- _QUESTIONS TO ANSWER_:
(1) In the article on relative strength, which stocks does the writer like to focus on when ranking by six- or 12-month performance?
(2) From the article on relative strength, list each thing the writer says they use or look for as a growth investor.
(3) Write out the part of the article on relative strength that starts at "The simplest way" and ends at "their big runs.".

- _QUOTED PASSAGE_:
One Cheap Growth Stock - Cabot Wealth Network

One Cheap Growth Stock

A Key Charting Tool

Using Relative Strength in the Gold Sector

A Cheap Growth Stock

In the investment world, certain words get thrown around so often that they eventually lose their meaning. I’m as guilty of that as anyone-I’m a growth investor, so I use relative strength and fundamental analysis, and look for stocks with strong, positive momentum and charts showing signs of accumulation.

While things like accumulation and relative strength sound great, many investors have no clue what they actually mean. So today I’m setting out to clear up one key aspect of chart reading-relative strength-and show you a few ways to use it.

Relative strength is just what it sounds like: It tells you how a stock is doing relative to the market (or a sector or some other benchmark). There are many ways to measure and interpret relative strength. I tend to focus on three.

The simplest way is measuring how a stock has performed during the past six or 12 months, and then rank every stock from top to bottom. Personally, I like to focus on stocks that are in the top 20% to 30% in this metric, with a few exceptions (like recent IPOs, which don’t have enough history to compare). History shows that many big winners have high ranks on this metric before (!) they launch their big runs.

(Data items)
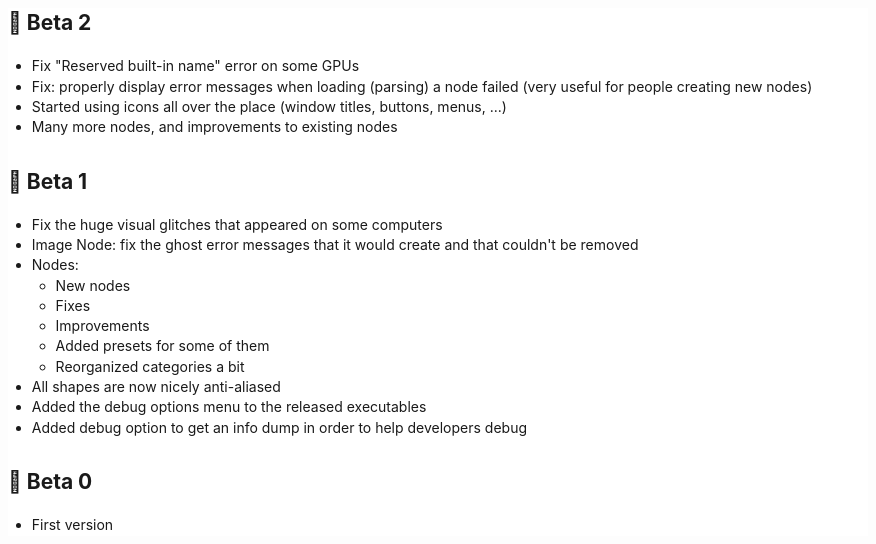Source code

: ## 🐣 Beta 2

- Fix "Reserved built-in name" error on some GPUs
- Fix: properly display error messages when loading (parsing) a node failed (very useful for people creating new nodes)
- Started using icons all over the place (window titles, buttons, menus, ...)
- Many more nodes, and improvements to existing nodes

## 🐣 Beta 1

- Fix the huge visual glitches that appeared on some computers
- Image Node: fix the ghost error messages that it would create and that couldn't be removed
- Nodes:
  - New nodes
  - Fixes
  - Improvements
  - Added presets for some of them
  - Reorganized categories a bit
- All shapes are now nicely anti-aliased
- Added the debug options menu to the released executables
- Added debug option to get an info dump in order to help developers debug

## 🐣 Beta 0

- First version
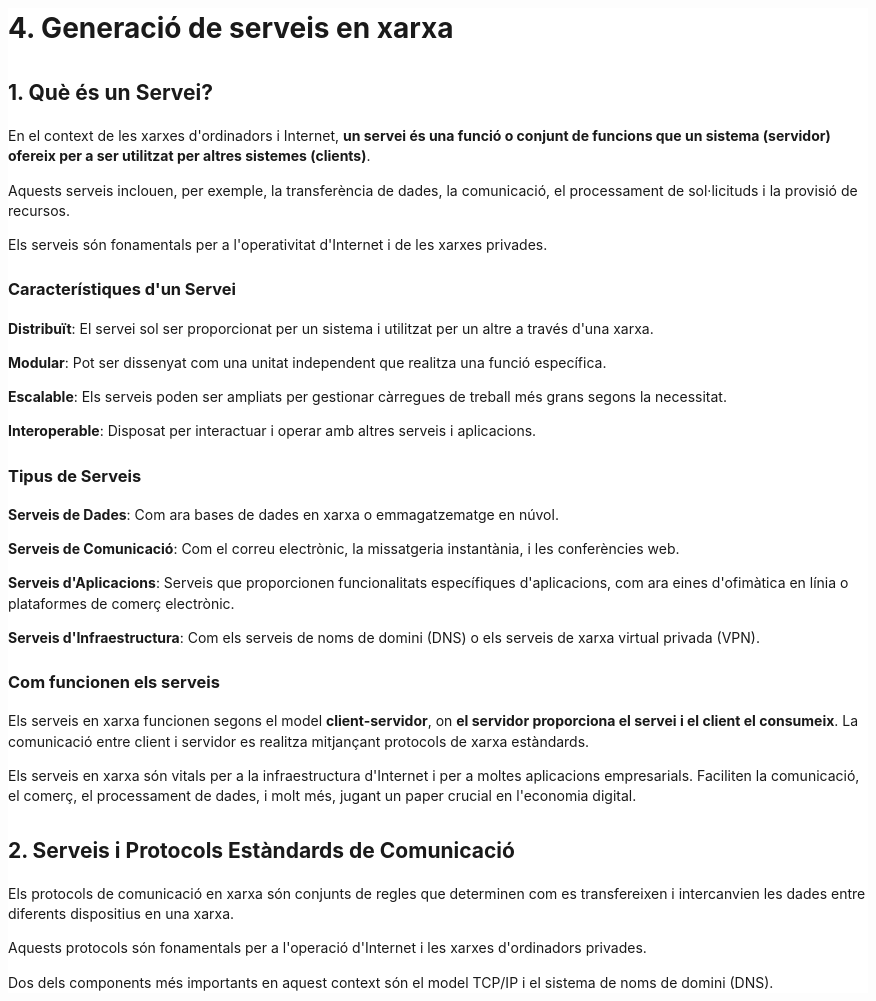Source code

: # 4. Generació de serveis en xarxa

## 1. Què és un Servei?

En el context de les xarxes d'ordinadors i Internet, **un servei és una funció o conjunt de funcions que un sistema (servidor) ofereix per a ser utilitzat per altres sistemes (clients)**.

Aquests serveis inclouen, per exemple, la transferència de dades, la comunicació, el processament de sol·licituds i la provisió de recursos.

Els serveis són fonamentals per a l'operativitat d'Internet i de les xarxes privades.

### Característiques d'un Servei

**Distribuït**: El servei sol ser proporcionat per un sistema i utilitzat per un altre a través d'una xarxa.

**Modular**: Pot ser dissenyat com una unitat independent que realitza una funció específica.

**Escalable**: Els serveis poden ser ampliats per gestionar càrregues de treball més grans segons la necessitat.

**Interoperable**: Disposat per interactuar i operar amb altres serveis i aplicacions.

### Tipus de Serveis

**Serveis de Dades**: Com ara bases de dades en xarxa o emmagatzematge en núvol.

**Serveis de Comunicació**: Com el correu electrònic, la missatgeria instantània, i les conferències web.

**Serveis d'Aplicacions**: Serveis que proporcionen funcionalitats específiques d'aplicacions, com ara eines d'ofimàtica en línia o plataformes de comerç electrònic.

**Serveis d'Infraestructura**: Com els serveis de noms de domini (DNS) o els serveis de xarxa virtual privada (VPN).

### Com funcionen els serveis

Els serveis en xarxa funcionen segons el model **client-servidor**, on **el servidor proporciona el servei i el client el consumeix**. La comunicació entre client i servidor es realitza mitjançant protocols de xarxa estàndards.

Els serveis en xarxa són vitals per a la infraestructura d'Internet i per a moltes aplicacions empresarials. Faciliten la comunicació, el comerç, el processament de dades, i molt més, jugant un paper crucial en l'economia digital.

## 2. Serveis i Protocols Estàndards de Comunicació

Els protocols de comunicació en xarxa són conjunts de regles que determinen com es transfereixen i intercanvien les dades entre diferents dispositius en una xarxa.

Aquests protocols són fonamentals per a l'operació d'Internet i les xarxes d'ordinadors privades.

Dos dels components més importants en aquest context són el model TCP/IP i el sistema de noms de domini (DNS).
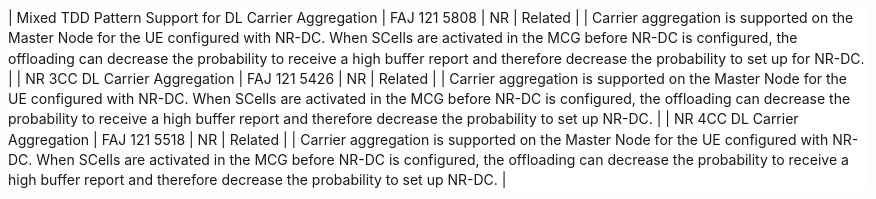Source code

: | Mixed TDD Pattern Support for DL                                     Carrier Aggregation                             | FAJ 121 5808       | NR            | Related        |                      | Carrier aggregation is supported on the Master Node for the UE                                 configured with NR-DC.  When SCells are activated in the MCG before NR-DC is configured, the                                 offloading can decrease the probability to receive a high buffer                                 report and therefore decrease the probability to set up for                                 NR-DC.                                                                                                                                                                                                                                                                                                                                                                                                                                                                                                                                                                                                                                                                                                                                                                                                                                                                                                                                                                                                                                                                                                                                                                                                                                                                                                                                                                      |
| NR 3CC DL Carrier Aggregation                                                                                        | FAJ 121 5426       | NR            | Related        |                      | Carrier         aggregation is supported on the Master Node for the UE configured with NR-DC.  When SCells are activated in the MCG before NR-DC is configured, the         offloading can decrease the probability to receive a high buffer report and therefore         decrease the probability to set up NR-DC.                                                                                                                                                                                                                                                                                                                                                                                                                                                                                                                                                                                                                                                                                                                                                                                                                                                                                                                                                                                                                                                                                                                                                                                                                                                                                                                                                                                                                                                                                  |
| NR 4CC DL Carrier Aggregation                                                                                        | FAJ 121 5518       | NR            | Related        |                      | Carrier         aggregation is supported on the Master Node for the UE configured with NR-DC.  When SCells are activated in the MCG before NR-DC is configured, the         offloading can decrease the probability to receive a high buffer report and therefore         decrease the probability to set up NR-DC.                                                                                                                                                                                                                                                                                                                                                                                                                                                                                                                                                                                                                                                                                                                                                                                                                                                                                                                                                                                                                                                                                                                                                                                                                                                                                                                                                                                                                                                                                  |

- _ANSWERS FOR THE EXERCISE_:
(1) Stocks in the top 20% to 30% on that measure.

(2)
- Relative strength
- Fundamental analysis
- Stocks with strong, positive momentum
- Charts showing signs of accumulation

(3)
The simplest way is measuring how a stock has performed during the past six or 12 months, and then rank every stock from top to bottom. Personally, I like to focus on stocks that are in the top 20% to 30% in this metric, with a few exceptions (like recent IPOs, which don’t have enough history to compare). History shows that many big winners have high ranks on this metric before (!) they launch their big runs.